#### To do:
Rewrite the listing below with "slice" replaced by "wedge" and nothing else changed. Leave out the pictures.

•••

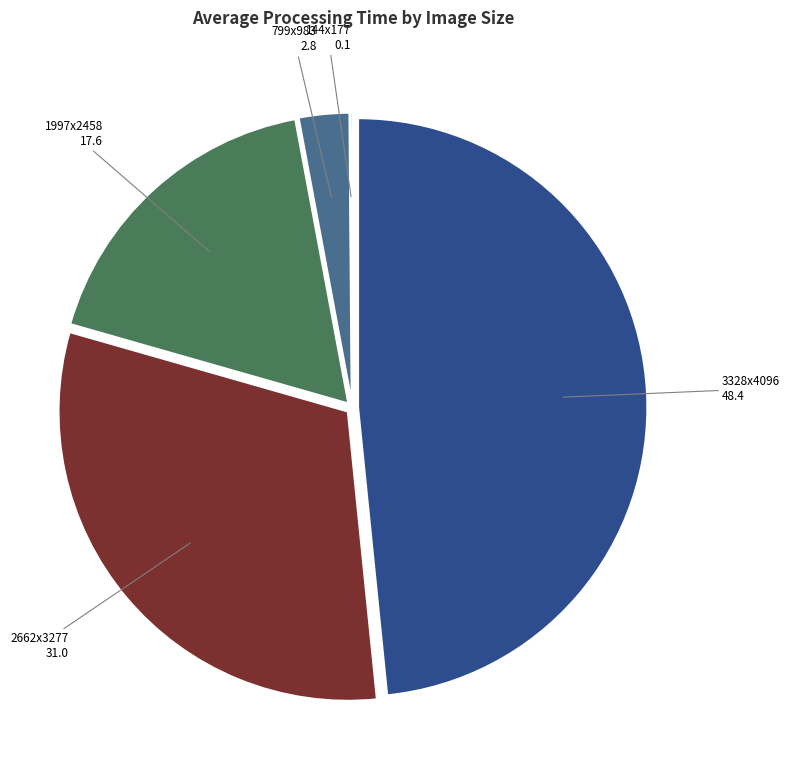

Is there any slice that represents more than half of the pie?

No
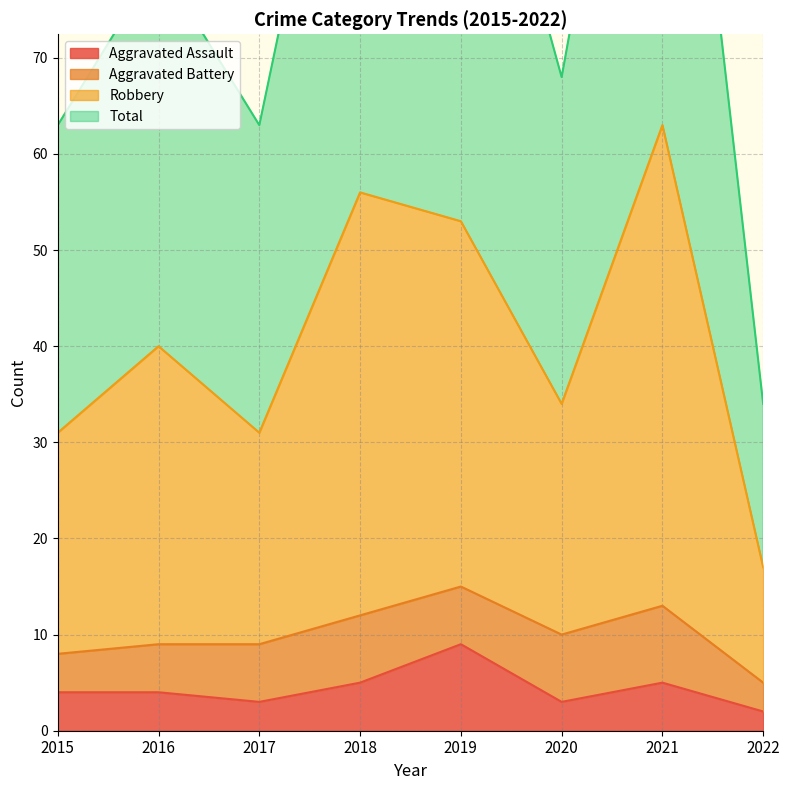

At which category is the sum across all series the highest?

2021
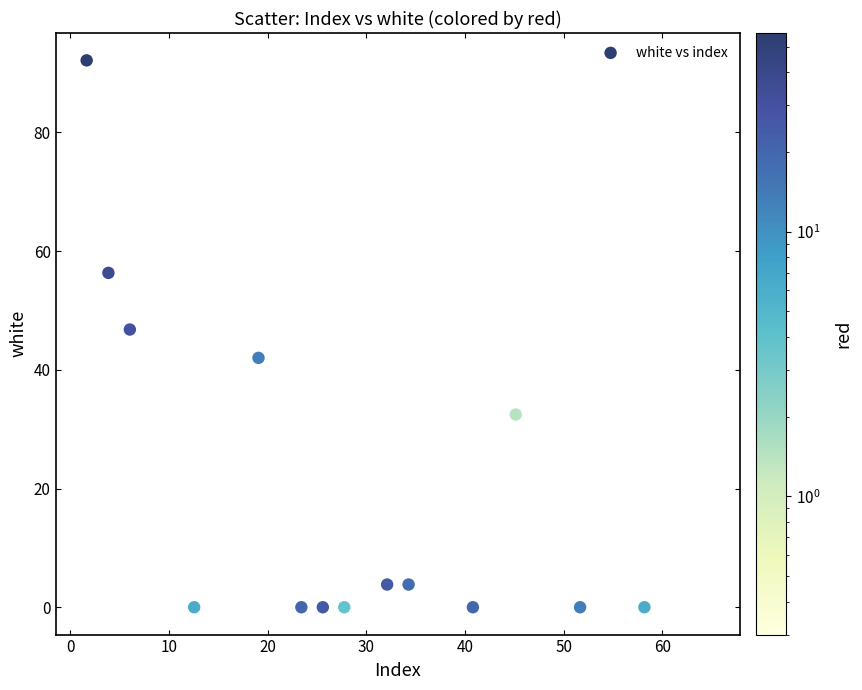

What is the range of Y values (max minus min)?

92.1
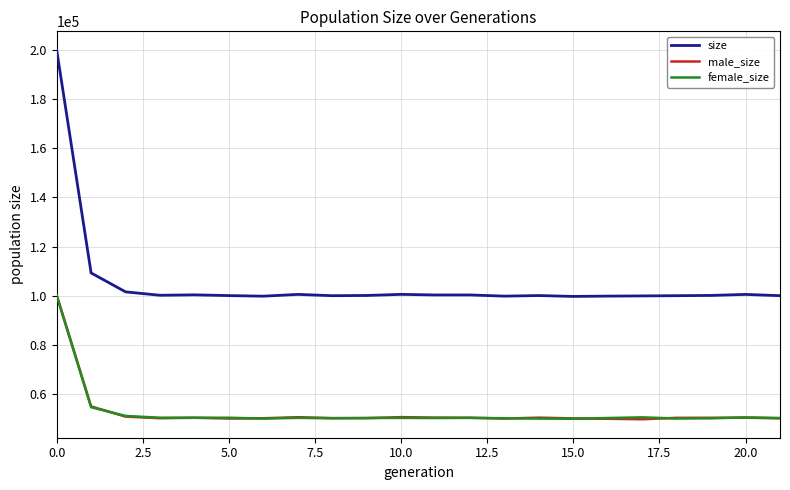

True or false: size and female_size cross at least once.

False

•••

#### Exercise solution:
Is there any wedge that represents more than half of the pie?

No

At which category is the sum across all series the highest?

2021

What is the range of Y values (max minus min)?

92.1

True or false: size and female_size cross at least once.

False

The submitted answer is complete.